___ Document section

The nation’s oldest anti-vaccine advocacy group often emphasizes that it is supported primarily by small donations and concerned parents, describing its founder as the leader of a “national, grass roots movement.” But over the past decade a single donor has contributed more than $2.9 million to the National Vaccine Information Center, accounting for about 40 percent of the organization’s funding, according to the most recent available tax records.
That donor, osteopathic physician Joseph Mercola, has amassed a fortune selling natural health products, court records show, including vitamin supplements, some of which he claims are alternatives to vaccines.
In recent years, the center has been at the forefront of a movement that has led some parents to forgo or delay immunizing their children against vaccine-preventable diseases such as measles. Health officials say falling vaccination rates contributed to the infectious virus sickening more than 1,200 people in the United States this year, the largest number in more than 25 years. Measles outbreaks are surging worldwide, including in Samoa — where nearly 80 people have died since mid-October, the great majority of them young children and infants… The group claimed credit this year for helping to defeat legislation in a dozen states that would have made it harder for parents to opt out of vaccinating their children…
Mercola, whose claims about other products have drawn warnings from regulators, has also given at least $4 million to several groups that echo the anti-vaccine message. His net worth, derived largely from his network of private companies, has grown to “in excess of $100 million,” he said in a 2017 affidavit.

______

Work to complete
[1] Answer these from the anti-vaccine funding article:
(a) How much has the single donor given the National Vaccine Information Center over the past decade?
(b) How many people in the United States did measles sicken this year?
(c) What net worth did Mercola state in his 2017 affidavit?
[2] Turn the paragraph of the anti-vaccine funding article that begins "Mercola, whose claims about other products" into a short list of its main facts.
[3] Write one more paragraph of the anti-vaccine funding article, picking up after its final sentence.
The lines below come from a separate source, not from the anti-vaccine funding article.

___ Entries supplied

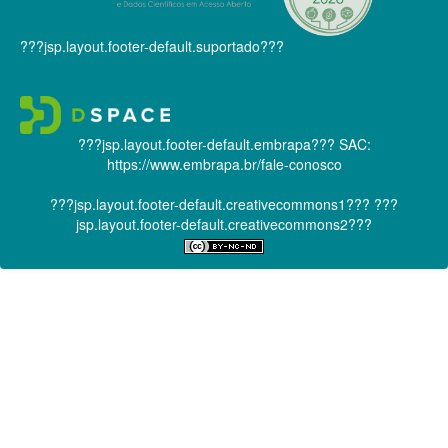
???jsp.layout.footer-default.suportado???
???jsp.layout.footer-default.embrapa???
SAC:
https://www.embrapa.br/fale-conosco
???jsp.layout.footer-default.creativecommons1???
???
jsp.layout.footer-default.creativecommons2???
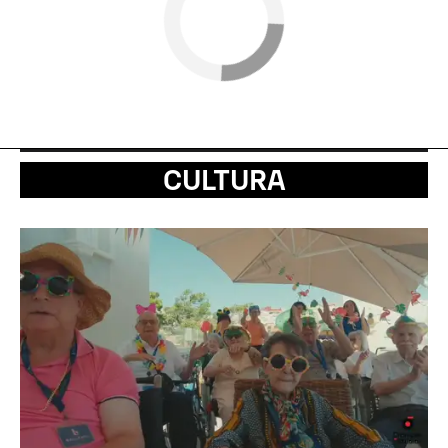
CULTURA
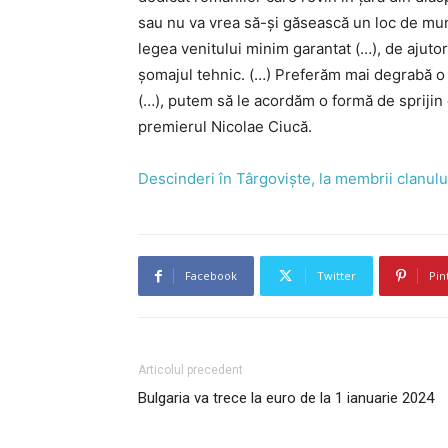
sau nu va vrea să-şi găsească un loc de mun
legea venitului minim garantat (…), de ajutor 
şomajul tehnic. (…) Preferăm mai degrabă o 
(…), putem să le acordăm o formă de sprijin 
premierul Nicolae Ciucă.
Descinderi în Târgoviște, la membrii clanul
Facebook
Twitter
Pin
Articolul precedent
Bulgaria va trece la euro de la 1 ianuarie 2024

______

Answers to this exercise
[1]
(a) More than $2.9 million.
(b) More than 1,200.
(c) In excess of $100 million.

[2]
- Regulators have issued warnings about Mercola's claims for other products.
- He has given at least $4 million to several groups that echo the anti-vaccine message.
- In a 2017 affidavit, he said his net worth, mostly from his network of private companies, was over $100 million.

[3]
In 2010 Mercola’s site and the anti-vaccination group “launched a website that tracks vaccine-related legislation in every state. The site provides activists with detailed information, including how to sign up for public comment to support or oppose legislation in their state, where to park to attend a public hearing and what color T-shirt to wear to rallies…”
“In 2016, in response to a complaint from the Federal Trade Commission, Mercola refunded nearly $2.6 million to more than 1,300 people who bought tanning beds that he claimed could reduce the risk of skin cancer.”